New Urbanism and the other half of the city?
I have been reading literature on New Urbanism for nearly four years now and I am also a student of Sociology which has set me on a collision course to combine the two subjects into one question, how can New Urbanism solve some of the universal problems that come with large groups of people in one area? While I enjoy seeing the benefits N.U. has in contrast to suburban development, I believe it can do so much more, to fix the problems that the typical suburbs do not always face, the problems of crime, drugs, and fear.

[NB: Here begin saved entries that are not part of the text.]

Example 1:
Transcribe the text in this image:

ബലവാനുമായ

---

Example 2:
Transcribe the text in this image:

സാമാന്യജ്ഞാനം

A few weeks ago, I attended a community planning meeting in the Rundberg area of Austin, Texas. While Austin is a relatively peaceful city, Rundberg is arguably the most dangerous section of the city. It is a suburbanized area with a large proportion of apartment renters and is cut in half by the I-35 Interstate. To get a sense of the scope of the problems in the neighborhood, a survey of those participating in the planning of the community reported that 97.1% of those surveyed believed that criminal activity is a problem with the area. The types of crime cited were prostitution, drug dealing, robbery, auto theft, etc, problems one does not typically think of with American suburbs in mind.

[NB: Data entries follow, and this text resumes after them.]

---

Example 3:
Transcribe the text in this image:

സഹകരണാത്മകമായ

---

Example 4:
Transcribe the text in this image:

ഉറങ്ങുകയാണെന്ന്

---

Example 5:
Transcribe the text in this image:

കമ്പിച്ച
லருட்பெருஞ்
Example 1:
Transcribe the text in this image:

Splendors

While it is easy to look at an affluent gated community and criticize them for their separatist nature caused from walling themselves off, but how does one argue to a neighborhood of fenced apartments in a sea of fear and crime to become more community oriented? In one interview I had with at the community meeting, I asked a woman if she walked to any places in the neighborhood. She pointed to me on the map handouts where she lived, and the park she wished she could walk to with her children. Between her house and the park was one main street marked in red, for being a high area of drug dealing and crime. After I told her I was a proponent of New Urbanism and that we value communities that are walkable, and interconnected, she asked me how one is supposed to walk a gauntlet of drugs and crime just to get to the park, I didn't really have an answer for her.

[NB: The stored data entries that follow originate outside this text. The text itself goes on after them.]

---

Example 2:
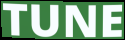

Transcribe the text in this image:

TUNE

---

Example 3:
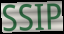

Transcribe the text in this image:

SSIP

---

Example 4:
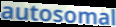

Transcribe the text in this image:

autosomal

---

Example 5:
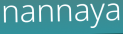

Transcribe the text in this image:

nannaya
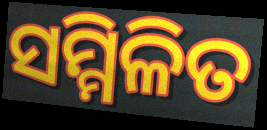
ସମ୍ମିଳିତ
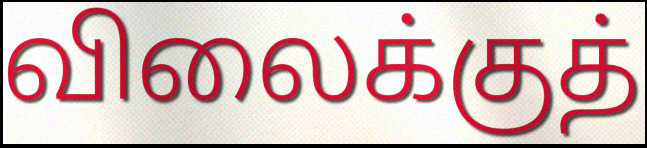
விலைக்குத்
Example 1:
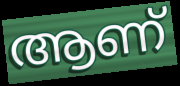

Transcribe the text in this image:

ആണ്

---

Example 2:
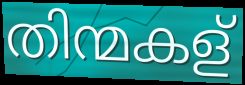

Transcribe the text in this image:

തിന്മകള്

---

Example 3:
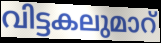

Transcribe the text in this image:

വിട്ടകലുമാറ്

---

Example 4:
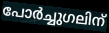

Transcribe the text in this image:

പോർച്ചുഗലിന്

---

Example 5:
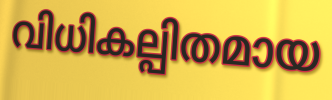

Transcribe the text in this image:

വിധികല്പിതമായ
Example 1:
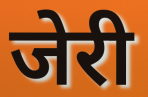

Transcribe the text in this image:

जेरी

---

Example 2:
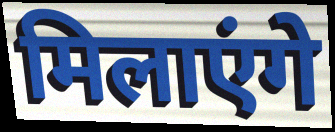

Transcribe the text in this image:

मिलाएंगे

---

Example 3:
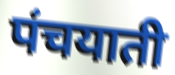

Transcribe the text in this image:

पंचयाती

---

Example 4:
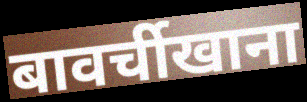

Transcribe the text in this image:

बावर्चीखाना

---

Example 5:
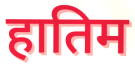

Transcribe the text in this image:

हातिम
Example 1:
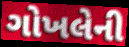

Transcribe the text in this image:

ગોખલેની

So there is my question that I would like to discuss. I believe it IS possible that New Urbanism can solve a major problem like crime and an overwhelming distrust and fear of one's neighbors, but how? I think it is a question that should be perhaps addressed at CNU XV, the booming metropolis is not always affluence and glamor, there is another half to the city, a half that we sometimes forget, or believe its problems are too difficult to tackle.